Paul Auster, scrittore, sceneggiatore e regista, è stato un protagonista del Postmodernismo made in Usa, nonché uno dei più famosi cantori contemporanei della Grande Mela, un intellettuale la cui speculazione letteraria è spesso sfociata in impegno civile e politico.

Nasce a Newark (New Jersey) nel 1947 da una famiglia ebrea originaria dell’Europa orientale. Auster cresce nei sobborghi di Orange e Newark, con il padre, che possiede alcuni palazzi ed è decisamente benestante, la madre, di tredici anni più giovane del marito, e la sorella, più piccola di lui di tre anni, che con il passare del tempo manifesterà gravi problemi psicologici, al punto che i familiari saranno costretti a farla interdire.

La situazione famigliare segna la sua vita, come rivela lui stesso nel folgorante memoir “L’invenzione della solitudine” nel quale racconta della morte del padre, ma anche che la nonna paterna aveva assassinato il marito, un segreto tenuto a lungo nascosto e scoperto quasi per caso.

Dopo le scuole superiori, inizia a viaggiare per l’Europa, visitando l’Italia, la Spagna, Parigi e Dublino. Tornato negli Stati Uniti, si iscrive alla Columbia University. Nel 1969, dopo aver conseguito la laurea, Auster si imbarca su una petroliera e viaggia per un anno. A Parigi, vive dei lavori più disparati, lezioni private, saltuarie collaborazioni con giornali, traduzioni di opere dal francese, in una precarietà continuata anche dopo il matrimonio con la scrittrice Lydia Davis e la nascita del primo figlio, Daniel, come racconterà più tardi, nel 1997, in “Sbarcare il lunario”. Nel 1974 fa ritorno negli Stati Uniti e si stabilisce a New York. Appassionato di letteratura fin da ragazzo, esordisce come scrittore - dopo diversi insuccessi e il divorzio dalla Davis - con poesie, racconti e articoli pubblicati sulla “New York Review of Books” e sulla “Harper’s Saturday Review”.

Nel 1981 si sposa con la scrittrice e studiosa di psicoanalisi Siri Hustvedt, da cui ha una figlia, Sophie, cantante e attrice.

L’opera, subito accolta favorevolmente dalla critica, che decreta il suo successo internazionale è la “Trilogia di New York”, composta dai romanzi “Città di vetro”, “Spettri” e “La stanza chiusa” (apparsi in rapida successione tra il 1985 e il 1987), che scardina le convenzioni del genere poliziesco e lo converte in parodia postmoderna, nella quale l’universo, sia narrativo sia urbano, è dominato dal caso.

Dati forniti:
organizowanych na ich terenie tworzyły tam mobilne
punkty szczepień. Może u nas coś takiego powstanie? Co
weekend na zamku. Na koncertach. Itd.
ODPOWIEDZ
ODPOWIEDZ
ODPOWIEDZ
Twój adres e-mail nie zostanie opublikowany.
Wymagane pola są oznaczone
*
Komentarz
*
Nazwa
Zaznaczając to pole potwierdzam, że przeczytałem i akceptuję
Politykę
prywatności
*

Problemi ed esercizi:
[a] Stabilisci se le affermazioni seguenti concordano con il testo su Paul Auster, rispondendo sì o no e citando alla lettera le parole che lo decidono. (i) Auster nasce a Newark nel 1947. (ii) La sorella di Auster è più grande di lui di tre anni. (iii) Nel 1974 Auster si stabilisce a Parigi.
[b] Estrai dal testo su Paul Auster, senza alcuna modifica, il passo che comincia con "L’opera, subito accolta" e prosegue fino a "dominato dal caso.".

Risultati degli esercizi:
[a]
(i) Sì: «Nasce a Newark (New Jersey) nel 1947».
(ii) No: «più piccola di lui di tre anni».
(iii) No: «Nel 1974 fa ritorno negli Stati Uniti e si stabilisce a New York».

[b]
L’opera, subito accolta favorevolmente dalla critica, che decreta il suo successo internazionale è la “Trilogia di New York”, composta dai romanzi “Città di vetro”, “Spettri” e “La stanza chiusa” (apparsi in rapida successione tra il 1985 e il 1987), che scardina le convenzioni del genere poliziesco e lo converte in parodia postmoderna, nella quale l’universo, sia narrativo sia urbano, è dominato dal caso.